Le Conseil d’État avait, dans un arrêt récent, exclu la possibilité, pour un pouvoir adjudicateur, de former un recours après l’émission d’un titre exécutoire. Dans une décision récente, la Haute Juridiction revient sur cette jurisprudence et apporte des clarifications sur les circonstances dans lesquelles les acheteurs publics sont en droit de déroger à cette règle.
Cas d’espèce : litige entre une commune et une société
Dans les faits, une commune, qui avait à plusieurs reprises versé des sommes à une société dans le cadre de multiples contrats passés avec elle, considérant par la suite que son cocontractant ne méritait pas les sommes qui lui avaient été versées, avait par la suite émis un titre exécutoire visant à la récupération de tous les versements qu’elle avait effectué. La société cocontractante, estimant ces demandes de paiement non fondées avait formé devant le tribunal administratif une requête visant à ce qu’elle soit déchargée de l’obligation de payer les sommes en cause. La commune avait elle aussi, pour sa part, considéré que les contrats la liant avec la société requérante étaient illicites et qu’ils devaient, pour cette cause, être résiliés. Elle saisit en conséquence le même tribunal afin qu’il condamne, sur le fondement de l’enrichissement sans cause, son cocontractant au versement des sommes qui lui avaient été payées au titre des prestations contractuelles assurées.
Le tribunal, considérant le titre exécutoire comme irrégulier, fit suite aux demandes de la société cocontractante.

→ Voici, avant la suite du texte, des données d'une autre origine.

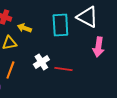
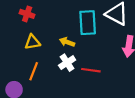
yellow arrow: (24, 28) -> (67, 42), moved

La Cour administrative d’appel, que la commune avait saisi suite à la décision du tribunal administratif, rejeta le recours de la commune, jugeant qu’une personne publique ayant émis un titre exécutoire destiné au recouvrement d’une créance contractuelle n’était pas en droit de saisir un juge afin que ce titre de recettes fut exécuté.
Quel régime appliquer en cas de recours formé suite à l’émission d’un titre de recettes ?
Le Conseil d’État devant qui fut porté au final l’affaire, se fonda sur la distinction entre recours contractuel et recours extracontractuel pour apporter des précisions sur le régime applicable à chacun des cas.
Elle rappela en premier qu’une fois qu’une collectivité publique avait émis un titre exécutoire visant au recouvrement de créances qu’elle détient sur son cocontractant, elle ne pouvait plus saisir le juge administratif d’une demande tendant au recouvrement des sommes en litige. Néanmoins, estime la Haute Juridiction, « cette règle ne s’oppose pas à ce que les collectivités publiques qui ont décidé de constater elles-mêmes les créances contractuelles qu’elles détiennent sur leurs cocontractants et d’émettre des titres exécutoires, puissent saisir le juge administratif d’une demande recherchant la responsabilité extracontractuelle de leurs cocontractants à raison de l’illégalité des contrats en litige ». L’illégalité d’un contrat est donc ce qui fonde la recevabilité d’un recours extracontractuel formé après l’émission d’un titre de recettes. Le Conseil d’État, sur la base de ce principe, infirma le raisonnement de la Cour administrative qui avait regardé le recours de la commune comme relevant du domaine contractuel « du seul fait qu’elle tend au remboursement de sommes originellement versées en exécution d’un contrat ». Or, estime le Conseil d’État, la légalité du contrat qu’attaquait la commune relevait du domaine extracontractuel ; cette action n’avait donc ni le même fondement ni les mêmes effets qu’un titre exécutoire.